Pope told of alleged 'inappropriate acts' by top UK Catholic
Pope Benedict XVI has been informed about allegations of inappropriate behaviour by Britain's most senior Roman Catholic cleric, who is due to vote on the pontiff's successor, the Vatican said Sunday.
Cardinal Keith O'Brien, leader of the Catholic Church in Scotland, denies allegations by three priests and a former priest which were sent to Rome a week before the pope's resignation on February 11, the Observer newspaper reported.
"The pope is informed about the problem and the matter is now in his hands," Vatican spokesman Federico Lombardi told journalists when asked about the report in the British newspaper.
A spokesman for O'Brien said the claims were contested.
The four claimants, from the diocese of St Andrews and Edinburgh in Scotland, reported to nuncio Antonio Mennini, the Vatican's ambassador to Britain, that O'Brien had committed "inappropriate acts" going back 33 years, the Observer said.
One priest claims he received unwanted attention from the cardinal after a late-night drinking session. Another alleges that O'Brien used night prayers as cover for inappropriate contact, according to the paper.
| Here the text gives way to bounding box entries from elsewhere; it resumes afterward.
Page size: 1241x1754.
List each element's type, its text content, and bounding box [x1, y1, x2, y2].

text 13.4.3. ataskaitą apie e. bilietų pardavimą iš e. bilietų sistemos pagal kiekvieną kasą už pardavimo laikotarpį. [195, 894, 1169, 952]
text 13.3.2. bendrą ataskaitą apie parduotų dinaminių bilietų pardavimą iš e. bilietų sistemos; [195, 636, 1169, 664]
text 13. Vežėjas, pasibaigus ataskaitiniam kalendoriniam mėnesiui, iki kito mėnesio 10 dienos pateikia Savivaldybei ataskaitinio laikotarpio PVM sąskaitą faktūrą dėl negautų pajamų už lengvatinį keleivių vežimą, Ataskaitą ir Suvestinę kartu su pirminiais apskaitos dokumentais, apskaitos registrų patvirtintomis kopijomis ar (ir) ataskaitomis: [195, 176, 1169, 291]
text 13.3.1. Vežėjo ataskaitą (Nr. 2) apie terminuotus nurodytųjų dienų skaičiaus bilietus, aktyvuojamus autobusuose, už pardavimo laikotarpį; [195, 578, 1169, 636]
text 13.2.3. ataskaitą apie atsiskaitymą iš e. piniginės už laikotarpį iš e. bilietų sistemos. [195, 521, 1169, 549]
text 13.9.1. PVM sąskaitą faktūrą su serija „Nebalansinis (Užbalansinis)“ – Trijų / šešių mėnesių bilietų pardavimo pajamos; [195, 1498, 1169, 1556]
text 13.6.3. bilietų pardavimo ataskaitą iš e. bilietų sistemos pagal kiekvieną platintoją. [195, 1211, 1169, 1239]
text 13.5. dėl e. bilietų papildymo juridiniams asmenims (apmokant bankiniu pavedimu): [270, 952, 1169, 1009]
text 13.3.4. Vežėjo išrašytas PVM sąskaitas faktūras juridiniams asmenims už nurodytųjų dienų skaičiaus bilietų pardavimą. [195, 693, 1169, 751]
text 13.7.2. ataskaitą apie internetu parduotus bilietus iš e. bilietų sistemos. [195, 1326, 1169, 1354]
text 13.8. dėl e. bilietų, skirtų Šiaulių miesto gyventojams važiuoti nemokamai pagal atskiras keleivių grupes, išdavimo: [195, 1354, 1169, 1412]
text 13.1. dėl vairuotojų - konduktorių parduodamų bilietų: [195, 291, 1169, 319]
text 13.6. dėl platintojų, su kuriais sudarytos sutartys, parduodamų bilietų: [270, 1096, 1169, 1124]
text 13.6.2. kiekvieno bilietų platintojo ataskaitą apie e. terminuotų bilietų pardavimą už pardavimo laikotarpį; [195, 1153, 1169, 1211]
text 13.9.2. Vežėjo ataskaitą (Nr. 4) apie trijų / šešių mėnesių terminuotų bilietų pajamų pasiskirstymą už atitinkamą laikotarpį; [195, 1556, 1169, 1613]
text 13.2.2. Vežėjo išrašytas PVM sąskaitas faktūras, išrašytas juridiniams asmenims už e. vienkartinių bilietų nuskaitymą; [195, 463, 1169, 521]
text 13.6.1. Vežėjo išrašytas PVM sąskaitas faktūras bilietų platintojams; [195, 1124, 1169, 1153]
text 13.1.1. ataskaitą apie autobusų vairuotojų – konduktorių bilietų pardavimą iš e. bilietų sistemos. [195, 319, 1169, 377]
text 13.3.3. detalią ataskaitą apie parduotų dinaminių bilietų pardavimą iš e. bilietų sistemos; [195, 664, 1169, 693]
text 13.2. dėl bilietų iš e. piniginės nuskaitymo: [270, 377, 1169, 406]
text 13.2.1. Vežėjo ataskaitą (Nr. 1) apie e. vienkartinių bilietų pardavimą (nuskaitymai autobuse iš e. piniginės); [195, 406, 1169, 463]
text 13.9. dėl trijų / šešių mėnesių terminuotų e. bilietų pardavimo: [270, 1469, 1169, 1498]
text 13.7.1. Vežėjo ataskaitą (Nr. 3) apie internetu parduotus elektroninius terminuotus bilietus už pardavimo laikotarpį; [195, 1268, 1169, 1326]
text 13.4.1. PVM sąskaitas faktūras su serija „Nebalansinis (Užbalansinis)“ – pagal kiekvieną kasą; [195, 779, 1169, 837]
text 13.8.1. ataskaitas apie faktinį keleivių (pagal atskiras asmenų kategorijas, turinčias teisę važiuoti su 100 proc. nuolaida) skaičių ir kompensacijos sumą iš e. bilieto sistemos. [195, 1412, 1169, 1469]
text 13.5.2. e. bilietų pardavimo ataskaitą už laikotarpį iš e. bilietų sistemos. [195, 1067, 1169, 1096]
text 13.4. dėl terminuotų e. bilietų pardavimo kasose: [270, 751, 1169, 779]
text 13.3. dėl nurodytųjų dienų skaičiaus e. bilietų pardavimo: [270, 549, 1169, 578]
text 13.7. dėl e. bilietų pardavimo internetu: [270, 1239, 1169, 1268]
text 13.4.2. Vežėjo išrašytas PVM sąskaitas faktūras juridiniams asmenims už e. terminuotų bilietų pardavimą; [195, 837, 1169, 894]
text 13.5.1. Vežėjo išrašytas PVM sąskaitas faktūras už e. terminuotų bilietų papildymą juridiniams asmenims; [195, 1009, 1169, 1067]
O'Brien has a vote in the forthcoming papal conclave which is due to take place next month.
The claimants, who are demanding the cleric's resignation, are worried that their report will not be properly addressed if he is allowed to travel to Rome.
"It (the church) tends to cover up and protect the system at all costs," said one of the complainants, according to quotes published by the Observer.
"The church is beautiful, but it has a dark side and that has to do with accountability. If the system is to be improved, maybe it needs to be dismantled a bit."
But Cardinal Cormac Murphy-O'Connor, the former archbishop of Westminster and ex-head of the Roman Catholic Church in England and Wales, said O'Brien should still be allowed to help choose the next pope if he chooses.
"The cardinal has denied the allegations, so I think we will just have to see how that pans out," Murphy-O'Connor told BBC television.
Asked whether O'Brien should still take part in the conclave, Murphy-O'Connor said: "That is up to Cardinal O'Brien to decide... it will be up to him, and I think rightly so.
"The allegations have not been proved in any way, so he will have to decide whether he wants to go."
O'Brien, who is due to retire next month, has angered the gay community with his conservative stance on homosexuality. He was named "bigot of the year" last year by the rights charity Stonewall.
He recently said that same-sex marriages would be "harmful to the physical, mental and spiritual well-being of those involved" and has long voiced opposition to gay adoption.
But in comments this week he also called for the Catholic Church to end its celibacy rule for the priesthood.